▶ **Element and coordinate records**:
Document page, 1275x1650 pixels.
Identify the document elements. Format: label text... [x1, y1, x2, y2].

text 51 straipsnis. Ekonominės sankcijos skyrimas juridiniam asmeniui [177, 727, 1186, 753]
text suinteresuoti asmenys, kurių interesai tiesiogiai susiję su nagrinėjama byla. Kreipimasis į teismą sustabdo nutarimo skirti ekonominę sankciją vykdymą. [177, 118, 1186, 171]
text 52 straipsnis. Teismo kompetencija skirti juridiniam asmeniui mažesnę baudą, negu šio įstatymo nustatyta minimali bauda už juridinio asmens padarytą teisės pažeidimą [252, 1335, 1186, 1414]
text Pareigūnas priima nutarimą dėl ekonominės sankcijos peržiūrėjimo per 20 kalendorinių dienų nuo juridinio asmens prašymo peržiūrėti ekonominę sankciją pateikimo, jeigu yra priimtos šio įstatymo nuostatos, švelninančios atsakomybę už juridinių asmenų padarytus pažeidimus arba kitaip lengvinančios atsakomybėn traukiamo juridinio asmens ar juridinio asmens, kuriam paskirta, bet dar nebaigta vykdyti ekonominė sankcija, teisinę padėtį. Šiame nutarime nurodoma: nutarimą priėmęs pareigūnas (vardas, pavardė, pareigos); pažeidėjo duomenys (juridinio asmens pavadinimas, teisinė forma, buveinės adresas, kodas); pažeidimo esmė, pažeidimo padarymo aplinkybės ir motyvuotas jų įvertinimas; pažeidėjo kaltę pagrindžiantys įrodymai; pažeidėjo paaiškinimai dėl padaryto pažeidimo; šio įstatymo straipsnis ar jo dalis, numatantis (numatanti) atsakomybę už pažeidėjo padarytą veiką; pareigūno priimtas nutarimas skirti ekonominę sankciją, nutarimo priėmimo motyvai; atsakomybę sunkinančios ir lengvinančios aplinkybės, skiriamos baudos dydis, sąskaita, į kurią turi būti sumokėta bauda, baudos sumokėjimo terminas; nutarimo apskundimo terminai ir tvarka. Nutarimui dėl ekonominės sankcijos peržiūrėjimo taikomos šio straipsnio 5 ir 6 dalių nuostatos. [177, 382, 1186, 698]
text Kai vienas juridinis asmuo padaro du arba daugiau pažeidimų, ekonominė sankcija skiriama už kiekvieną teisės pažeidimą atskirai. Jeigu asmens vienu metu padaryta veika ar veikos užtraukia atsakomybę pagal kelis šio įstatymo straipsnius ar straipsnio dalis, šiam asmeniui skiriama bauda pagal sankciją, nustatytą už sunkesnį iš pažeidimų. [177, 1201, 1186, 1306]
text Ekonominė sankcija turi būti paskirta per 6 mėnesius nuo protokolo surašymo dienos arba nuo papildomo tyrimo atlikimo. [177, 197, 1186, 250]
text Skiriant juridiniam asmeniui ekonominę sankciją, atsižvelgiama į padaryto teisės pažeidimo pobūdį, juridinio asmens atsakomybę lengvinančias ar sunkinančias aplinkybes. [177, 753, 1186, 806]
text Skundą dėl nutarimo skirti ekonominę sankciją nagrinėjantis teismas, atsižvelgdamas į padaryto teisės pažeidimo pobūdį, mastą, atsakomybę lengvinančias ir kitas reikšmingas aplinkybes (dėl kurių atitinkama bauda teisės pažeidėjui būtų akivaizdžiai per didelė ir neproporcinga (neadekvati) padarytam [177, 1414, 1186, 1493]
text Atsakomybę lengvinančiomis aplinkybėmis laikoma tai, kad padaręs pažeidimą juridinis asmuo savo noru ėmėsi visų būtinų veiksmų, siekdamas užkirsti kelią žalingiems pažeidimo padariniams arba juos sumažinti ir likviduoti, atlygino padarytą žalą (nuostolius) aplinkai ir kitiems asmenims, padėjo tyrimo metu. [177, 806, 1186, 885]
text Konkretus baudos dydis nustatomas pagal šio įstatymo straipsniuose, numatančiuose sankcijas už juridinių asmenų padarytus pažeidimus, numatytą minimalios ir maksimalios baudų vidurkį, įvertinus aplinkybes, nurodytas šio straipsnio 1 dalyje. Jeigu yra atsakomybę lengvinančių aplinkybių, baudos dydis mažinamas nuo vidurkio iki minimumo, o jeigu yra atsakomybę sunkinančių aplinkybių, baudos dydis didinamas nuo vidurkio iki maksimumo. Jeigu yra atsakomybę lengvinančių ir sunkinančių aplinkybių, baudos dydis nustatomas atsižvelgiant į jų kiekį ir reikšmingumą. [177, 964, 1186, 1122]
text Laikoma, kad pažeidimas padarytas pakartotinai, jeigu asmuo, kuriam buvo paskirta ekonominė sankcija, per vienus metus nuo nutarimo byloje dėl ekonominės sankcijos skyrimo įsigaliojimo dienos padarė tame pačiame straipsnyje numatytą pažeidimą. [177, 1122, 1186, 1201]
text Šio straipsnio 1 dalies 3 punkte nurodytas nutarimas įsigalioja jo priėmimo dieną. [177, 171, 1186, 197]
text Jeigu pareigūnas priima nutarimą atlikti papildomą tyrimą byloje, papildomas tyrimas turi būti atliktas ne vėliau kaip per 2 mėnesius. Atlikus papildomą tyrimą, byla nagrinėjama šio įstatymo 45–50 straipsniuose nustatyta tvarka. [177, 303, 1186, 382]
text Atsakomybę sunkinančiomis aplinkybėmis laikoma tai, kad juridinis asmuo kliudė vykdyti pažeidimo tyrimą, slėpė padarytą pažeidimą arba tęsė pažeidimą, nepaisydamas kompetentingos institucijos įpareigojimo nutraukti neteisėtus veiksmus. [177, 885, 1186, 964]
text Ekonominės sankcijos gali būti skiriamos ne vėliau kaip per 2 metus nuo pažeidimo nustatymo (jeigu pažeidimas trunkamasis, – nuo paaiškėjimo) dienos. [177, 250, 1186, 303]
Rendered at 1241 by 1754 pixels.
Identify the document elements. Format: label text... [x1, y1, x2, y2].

▶ **To do**:
Recast the items from the line containing "text 51 straipsnis." through the line containing "text 52 straipsnis." as a JSON list of strings, one string per line, with blank lines omitted.

▶ **Exercise solution**:
[
  "text 51 straipsnis. Ekonominės sankcijos skyrimas juridiniam asmeniui [177, 727, 1186, 753]",
  "text suinteresuoti asmenys, kurių interesai tiesiogiai susiję su nagrinėjama byla. Kreipimasis į teismą sustabdo nutarimo skirti ekonominę sankciją vykdymą. [177, 118, 1186, 171]",
  "text 52 straipsnis. Teismo kompetencija skirti juridiniam asmeniui mažesnę baudą, negu šio įstatymo nustatyta minimali bauda už juridinio asmens padarytą teisės pažeidimą [252, 1335, 1186, 1414]"
]